Work from the Alice Springs Project
eti (pink)
learn/yeats&co [Beth Learn]

eit (pink), Search for Life on Mars, alice springs project by Beth Learn [learn/yeats & co]


eit (pink) [1998] by Beth Learn
Xerox photocomposite orig. abt. 8"x10"; digital prints abt. 8"x10", with/without lenz

The layers in the picture are as follows: 1 - a colored xerox of an illustration which appeared in a Scientific American magazine over which are 2 - a black/white xerox transparency of pc drawn diagrams and that of a page from the eti-bet study taken from the alice springs project. Note: In short, the frequence of each kind of letter (a or b or c etc.) used in the alice springs text is comparatively analyzed. The result indicates that in order of high-low frequence, the 3 letters used most often are e, t, and i. There follows the suggestion that perhaps the order of the English alphabet may once have been e, t, i, etc. and has since been changed. AND THAT this may have been due to the fact that writing preceded speech, at least in the culture of those who colonized early earth who were thought to have been writ keepers. This theory/these theories begin in the alice springs project report appearing in Cabaret Vert Magazine 2 and continue into the report for CVM 3, which entitled the MiamiScript.

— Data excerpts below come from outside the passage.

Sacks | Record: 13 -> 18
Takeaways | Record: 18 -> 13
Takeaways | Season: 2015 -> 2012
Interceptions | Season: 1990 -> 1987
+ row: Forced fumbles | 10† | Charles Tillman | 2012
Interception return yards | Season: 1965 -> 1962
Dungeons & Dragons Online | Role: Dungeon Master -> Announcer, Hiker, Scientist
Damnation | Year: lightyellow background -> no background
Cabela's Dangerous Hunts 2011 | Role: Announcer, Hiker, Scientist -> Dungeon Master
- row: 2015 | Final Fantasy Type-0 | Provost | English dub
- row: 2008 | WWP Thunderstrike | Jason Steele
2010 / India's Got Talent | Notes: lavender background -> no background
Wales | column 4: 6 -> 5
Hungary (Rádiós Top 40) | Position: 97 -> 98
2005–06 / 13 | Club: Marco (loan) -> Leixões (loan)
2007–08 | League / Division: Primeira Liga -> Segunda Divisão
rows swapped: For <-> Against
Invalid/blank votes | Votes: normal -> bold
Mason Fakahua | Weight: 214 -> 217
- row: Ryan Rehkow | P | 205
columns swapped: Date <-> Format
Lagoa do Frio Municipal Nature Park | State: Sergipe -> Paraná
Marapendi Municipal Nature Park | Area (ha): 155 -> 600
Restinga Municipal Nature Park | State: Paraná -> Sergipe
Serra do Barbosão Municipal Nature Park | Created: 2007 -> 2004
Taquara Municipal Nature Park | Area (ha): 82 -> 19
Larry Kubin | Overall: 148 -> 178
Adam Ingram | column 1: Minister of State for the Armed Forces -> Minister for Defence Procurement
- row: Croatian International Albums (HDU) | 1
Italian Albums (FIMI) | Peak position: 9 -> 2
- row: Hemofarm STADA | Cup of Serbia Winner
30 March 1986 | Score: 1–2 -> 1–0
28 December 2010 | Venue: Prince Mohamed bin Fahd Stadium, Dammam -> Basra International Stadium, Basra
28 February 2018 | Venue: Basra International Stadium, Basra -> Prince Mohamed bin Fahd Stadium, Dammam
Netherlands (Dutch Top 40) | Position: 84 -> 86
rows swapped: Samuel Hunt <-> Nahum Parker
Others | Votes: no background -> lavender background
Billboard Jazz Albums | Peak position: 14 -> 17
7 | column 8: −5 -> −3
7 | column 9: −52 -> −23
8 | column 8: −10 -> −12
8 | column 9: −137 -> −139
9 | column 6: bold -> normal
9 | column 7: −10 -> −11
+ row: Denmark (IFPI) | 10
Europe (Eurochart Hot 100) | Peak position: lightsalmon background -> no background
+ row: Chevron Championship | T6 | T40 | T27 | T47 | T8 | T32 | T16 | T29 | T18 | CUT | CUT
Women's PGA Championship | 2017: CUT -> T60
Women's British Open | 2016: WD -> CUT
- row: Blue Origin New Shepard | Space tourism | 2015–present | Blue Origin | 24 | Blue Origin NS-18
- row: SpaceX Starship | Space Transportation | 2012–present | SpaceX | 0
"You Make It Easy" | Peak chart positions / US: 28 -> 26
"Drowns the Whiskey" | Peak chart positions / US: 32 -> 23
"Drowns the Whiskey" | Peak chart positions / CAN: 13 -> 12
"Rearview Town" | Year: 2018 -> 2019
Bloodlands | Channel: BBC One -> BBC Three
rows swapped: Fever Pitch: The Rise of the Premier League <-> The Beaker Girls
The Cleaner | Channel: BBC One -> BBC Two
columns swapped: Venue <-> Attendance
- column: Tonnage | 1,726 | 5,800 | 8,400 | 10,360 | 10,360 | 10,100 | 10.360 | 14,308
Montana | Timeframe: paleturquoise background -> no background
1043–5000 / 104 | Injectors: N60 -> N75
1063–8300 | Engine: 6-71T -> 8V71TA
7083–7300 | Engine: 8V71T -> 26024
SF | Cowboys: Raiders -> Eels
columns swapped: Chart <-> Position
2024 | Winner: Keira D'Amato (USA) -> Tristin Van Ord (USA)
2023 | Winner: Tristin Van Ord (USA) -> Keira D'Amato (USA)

Some pictures such as the one above, are displayed "in reality" with sheet lenz overface. The lenz served to distort, and somewhat magnify the images underneath, but as importantly was the effect with light -- beams of light like laser beams seemed to shoot out as you walked by -- so that the picture seemed 3-dimensional and it would appear that you could put your hand between the image and the lenz and move it back and forth, but in fact this was not what you were doing. Illusion. I sometimes thought of the additional "layers" of light and reflection and magnification as "extra dimensions", "other worlds". I'll stop here, with that.

[Aside: Some have referred to my work with writ process as 'pataphysics. I do not. I consider it more of a pseudo-science than a pseudo-social science. One of my first and quite serious questions was "Can the data and forms, patterns etc. in written poetic language somehow reflect those of neurology at some level and if so, perhaps, in some one to one correspondence, help to explain consciousness. ]

The Search for Life on Mars was sponsored in part by a Venture Grant from the Ontario Arts' Council for which I am grateful.